My daughter will be turning a year old in a few weeks, and barring any last minute parenting failures, she will have made it to the 12 month mark safe, healthy and uninjured (although she did fall off the couch once and almost choked on a French fry twice). Making it to the one year mark is an accomplishment my wife and I are particularly proud of. We learned very quickly that raising a child is not easy, and from the looks of it parenting will only get harder, but whatever happens from here on out we can always say that we survived the first year with our sanity intact (experts believe that 75 percent of parents do not). So to celebrate here are 6 tips for surviving the first year of parenting.
Tip #6: Start diaper hoarding early
Yes, I said diaper hoarding. Diapers are expensive and after a few months it will feel like your baby is pooping directly into a wad of dollar bills. My advice is to start buying diapers as soon as you find out you are expecting. During her baby shower my wife raffled off a gift basket of… well I am not exactly sure what she raffled off, I guess whatever it is women enjoy these days (Reese Witherspoon movies?). The point is my wife held a raffle for anyone who brought a pack of diapers to the baby shower. At the time I was annoyed because I had to carry a huge load of diapers to the car, but it all paid off when we did not have to buy diapers for the first 6 months of parenthood!
Tip #5: Learn to be an expert diaper Changer
I know what you’re thinking, and yes the first two tips are really about diapers. The first year of parenting is dominated by diapers and poop. And learning how to change a diaper as quickly and efficiently as possible will make your life so much easier. When my daughter was first born I would fumble around with the diaper, make a mess and always get poop on my hand. Messy diapers are cute at the beginning, but that charm dies out very fast. Changing a diaper is like going to the DMV, you just want to get in and out as quickly as possible. Nowadays, I can change a diaper in 5.8 seconds flat. I am also positive that I could change 10 diapers in under a minute. I have never attempted to do it, but if you would like to let me borrow 10 babies, I’d be happy to try.

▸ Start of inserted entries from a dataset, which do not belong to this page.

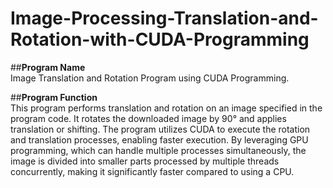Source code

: # Image-Processing-Translation-and-Rotation-with-CUDA-Programming
##**Program Name**  
Image Translation and Rotation Program using CUDA Programming.  

##**Program Function**  
This program performs translation and rotation on an image specified in the program code. It rotates the downloaded image by 90° and applies translation or shifting. The program utilizes CUDA to execute the rotation and translation processes, enabling faster execution. By leveraging GPU programming, which can handle multiple processes simultaneously, the image is divided into smaller parts processed by multiple threads concurrently, making it significantly faster compared to using a CPU.  
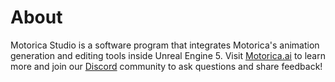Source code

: # About

Motorica Studio is a software program that integrates Motorica's animation generation and editing tools inside Unreal Engine 5. Visit [Motorica.ai](https://www.motorica.ai/) to learn more and join our [Discord](https://discord.com/invite/KWRqNzcjYA) community to ask questions and share feedback!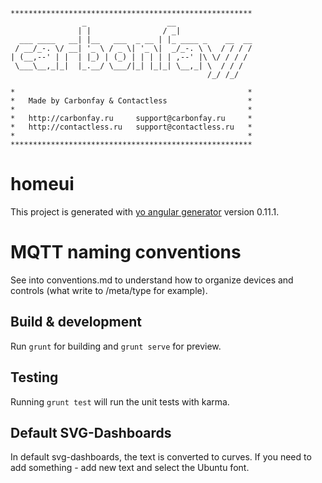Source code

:     ******************************************************
                    _                  __
                   | |                / _|
      ___ ____   __| |__   ___  _ __ | |_ ____ _    __  __
     / __/_-. \/ __| '_ \ / _ \| '_ \|  _/_-. \ \  / / / /
    | (__,--' | |  | |_) | (_) | | | | | ,--' |\ \/ / / /
     \___\__,_|_|  |_.__/ \___/|_| |_|_| \__,_| \  / / /
                                                /_/ /_/

    *                                                    *
    *   Made by Carbonfay & Contactless                  *
    *                                                    *
    *   http://carbonfay.ru     support@carbonfay.ru     *
    *   http://contactless.ru   support@contactless.ru   *
    *                                                    *
    ******************************************************

# homeui

This project is generated with [yo angular generator](https://github.com/yeoman/generator-angular)
version 0.11.1.

# MQTT naming conventions

See into conventions.md to understand how to organize devices and controls (what write to /meta/type for example).

## Build & development

Run `grunt` for building and `grunt serve` for preview.

## Testing

Running `grunt test` will run the unit tests with karma.

## Default SVG-Dashboards

In default svg-dashboards, the text is converted to curves. If you need to add something - add new text and select the Ubuntu font.
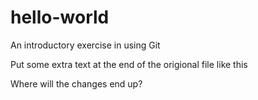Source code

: # hello-world
An introductory exercise in using Git

Put some extra text at the end of the origional file like this

Where will the changes end up?
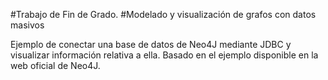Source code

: #Trabajo de Fin de Grado. 
#Modelado y visualización de grafos con datos masivos

Ejemplo de conectar una base de datos de Neo4J mediante JDBC y visualizar información relativa a ella.
Basado en el ejemplo disponible en la web oficial de Neo4J.
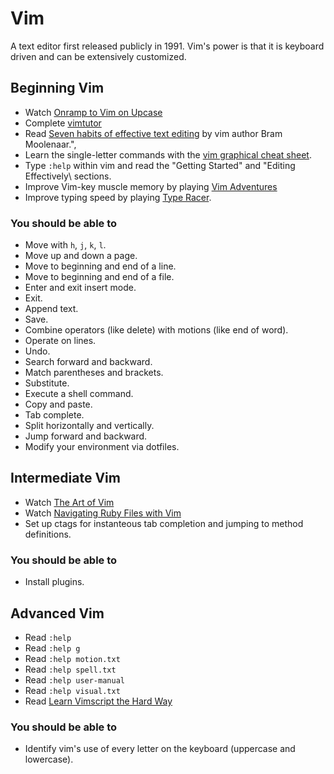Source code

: # Vim

A text editor first released publicly in 1991. Vim's power is that it is keyboard driven and can be extensively customized.

## Beginning Vim

* Watch [Onramp to Vim on Upcase](https://upcase.com/onramp-to-vim)
* Complete [vimtutor](http://linuxcommand.org/man_pages/vimtutor1.html)
* Read [Seven habits of effective text editing](http://www.moolenaar.net/habits.html) by vim author Bram Moolenaar.",
* Learn the single-letter commands with the [vim graphical cheat sheet](http://www.viemu.com/vi-vim-cheat-sheet.gif).
* Type `:help` within vim and read the "Getting Started" and "Editing Effectively\ sections.
* Improve Vim-key muscle memory by playing [Vim Adventures](http://vim-adventures.com)
* Improve typing speed by playing [Type Racer](http://play.typeracer.com).

### You should be able to

* Move with `h`, `j`, `k`, `l`.
* Move up and down a page.
* Move to beginning and end of a line.
* Move to beginning and end of a file.
* Enter and exit insert mode.
* Exit.
* Append text.
* Save.
* Combine operators (like delete) with motions (like end of word).
* Operate on lines.
* Undo.
* Search forward and backward.
* Match parentheses and brackets.
* Substitute.
* Execute a shell command.
* Copy and paste.
* Tab complete.
* Split horizontally and vertically.
* Jump forward and backward.
* Modify your environment via dotfiles.

## Intermediate Vim

* Watch [The Art of Vim](https://upcase.com/the-art-of-vim)
* Watch [Navigating Ruby Files with Vim](https://upcase.com/navigating-ruby-files-with-vim)
* Set up ctags for instanteous tab completion and jumping to method definitions.

### You should be able to

* Install plugins.

## Advanced Vim

* Read `:help`
* Read `:help g`
* Read `:help motion.txt`
* Read `:help spell.txt`
* Read `:help user-manual`
* Read `:help visual.txt`
* Read [Learn Vimscript the Hard Way](http://learnvimscriptthehardway.stevelosh.com/)

### You should be able to

* Identify vim's use of every letter on the keyboard (uppercase and lowercase).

Tip: #4: Become a baby whisperer
Babies love to cry. They cry when they’re happy and cry when they’re sad; they cry when they’re hungry, and cry when they’re full. My advice is to master as many techniques to quieting a baby as you can. Learn the swaddle, the shush, the football hold, the football hold and shush, and the mother of all techniques the swaddle combined with the football hold and shush (and no I am not making these terms up). Dealing with a crying baby is one of the most helpless feelings a new parent has to deal with and learning how to quiet your baby is a confidence builder. Once you successfully do it a couple of times you cannot stop. I remember trying to shush every baby within an arms distance. But I should also warn you these techniques only work on newborns, after 7 or 8 months your baby will laugh of any attempts to get her to sleep.
Tip #3: Make your own baby food
If I didn’t mention it before, I will mention it now, babies are expensive. I wish I could say we make our own baby food because it’s healthier, safer, and the responsible thing to do, but I can’t. We make our baby food because it’s so darn expensive to buy it! Those $1 or $2 dollar food packs start to add up over the course of a month. When our daughter was ready to start eating baby food, we waited a few months before cooking her food at home. Making the food seemed like a daunting task. It was something we did not want to mess up, but it ended up being easier than we expected. There are many recipes online, but the basics are boiling or steaming vegetables and fruits, putting them in a blender, then straining and freezing the food. I personally think the homemade food taste better than the store bought food, and it also has the added benefit of making me feel like a responsible parent.
Tip #2: Read up:
Parenting is a skill and not an innate sense that you are born with. Learn as much about parenting as you can so you can to sharpen those skills. I advise that you try to practice proactive parenting. Think about the parenting style that you want to have and find a way to implement it. Do not be passive and wait for parenting opportunities to hit you in the face because you may not react the way you should. Read a few books, and talk with your parenting partner about the challenges of raising a new born. It is easier to know exactly what you will do when a parenting situations arises, instead of reacting on the fly. I know that it is difficult- my daughter recently start throwing things. She will throw her bottle and pacifier as far as she can. But I have thought about this behavior, and even though it is frustrating, I have a plan of action in my head and know what I should do (take her back to the hospital).
Tip #1: Enjoy every minute of parenthood
I know it is cliché; I know it is trite, but my last tip is to enjoy every moment. Parenting is a gift, and I advise that you relish every moment; every smile; every hug; every kiss. The moments fly by faster than you realize and will quickly turn into months and years. You do not want to wake up 20 years from now and realize that you were not the best parent you could have been. The first year of parenting will fly by. Your baby will go from sleeping 20 hours a day to not wanting to sleep at all. Enjoy every moment, try to keep your sanity, and with in the blink of an eye you will be planning your child’s first birthday party, while celebrating the fact that you survived your first year of parenting.